According to the Food and Agriculture Organization (FAO) of the United Nations, insects provide higher-quality protein than meat or fish and can be cultivated in a shorter amount of time and in less space—making them a great solution for the food shortages that are expected to hit us starting in 2050.
The FAO recommends eating insects as a substitute for meat.
Bugs can be cultivated in plastic greenhouses like vegetables—you can grow them as long as you keep the temperature and humidity at the right levels.
Most bugs are heat-tolerant, so I guess Thailand provides the perfect environment for them.
Thailand has more cricket farms than anywhere else in the world—some 23,000!
Research on edible insects reveals more than 2,100 types globally, and you can eat more than 50 of them in Thailand. Things like fried bamboo worms, silkworms, grasshoppers, crickets, and water bugs are all for sale in the markets.

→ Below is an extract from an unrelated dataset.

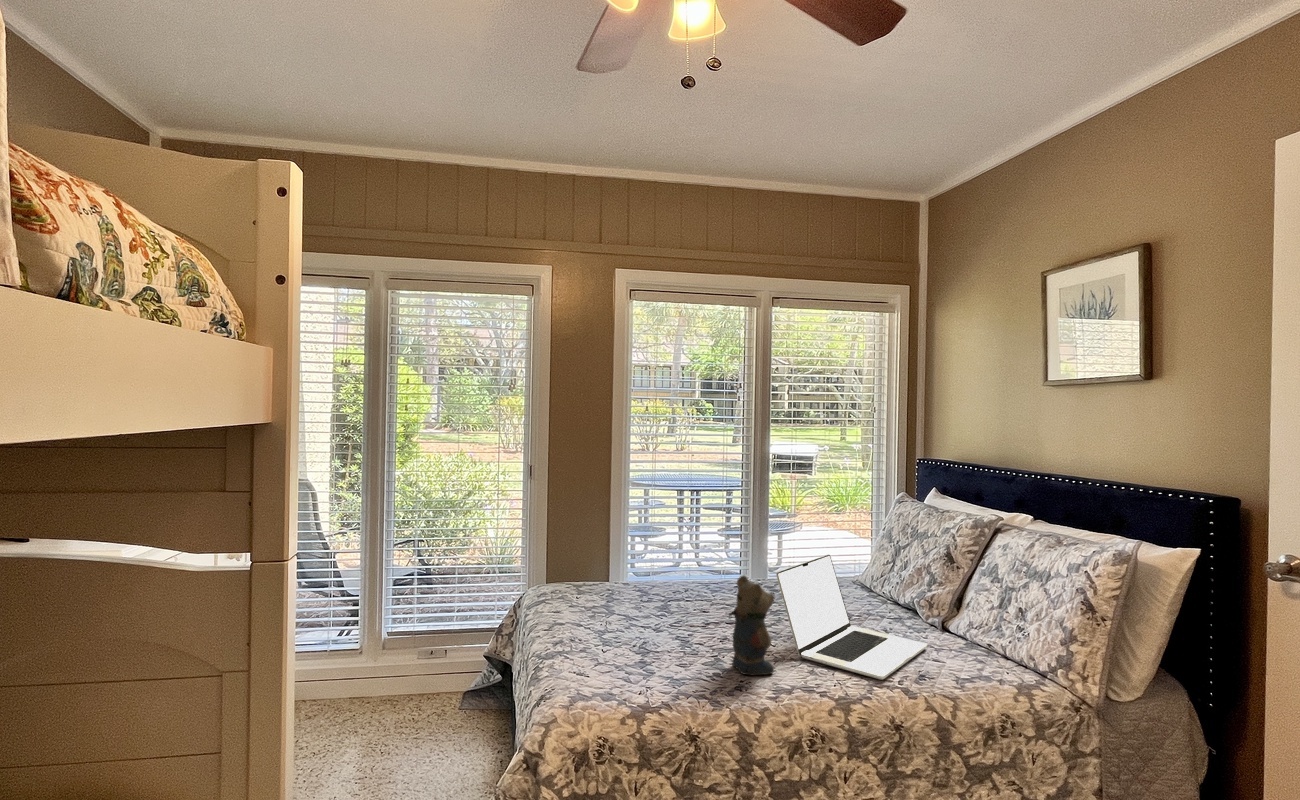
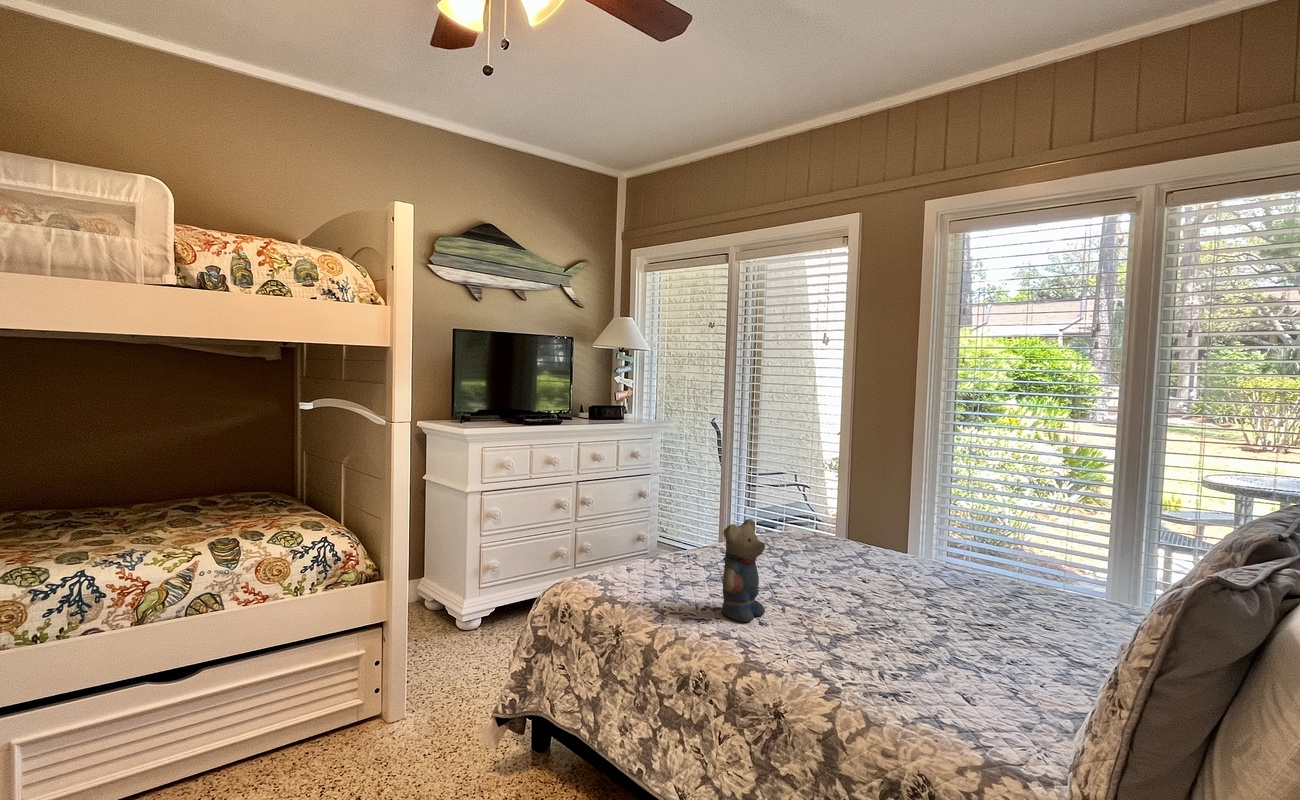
laptop: present [776,555,927,680] -> none [807,530,989,684]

Insects don’t just provide high-quality protein. They’re also rich in other nutrients, like fiber, magnesium, manganese, phosphorus, vitamins B, C, D, and E, copper, iron, and zinc.
They’re said to help prevent anemia and lower cholesterol.
You do have to be careful, though, since eating too many of some types of bugs can cause an allergic reaction.
Thailand has recently begun exporting edible insects to Europe.
More people are getting interested in eating bugs even in places like the UK, and apparently around two in ten Germans eat insects.
It seems like insect dishes may be a good thing to suggest to people who are health-conscious.
You’re guaranteed to see them in the Thai markets, so why not go ahead and try them! Who knows? You may find yourself craving them eventually!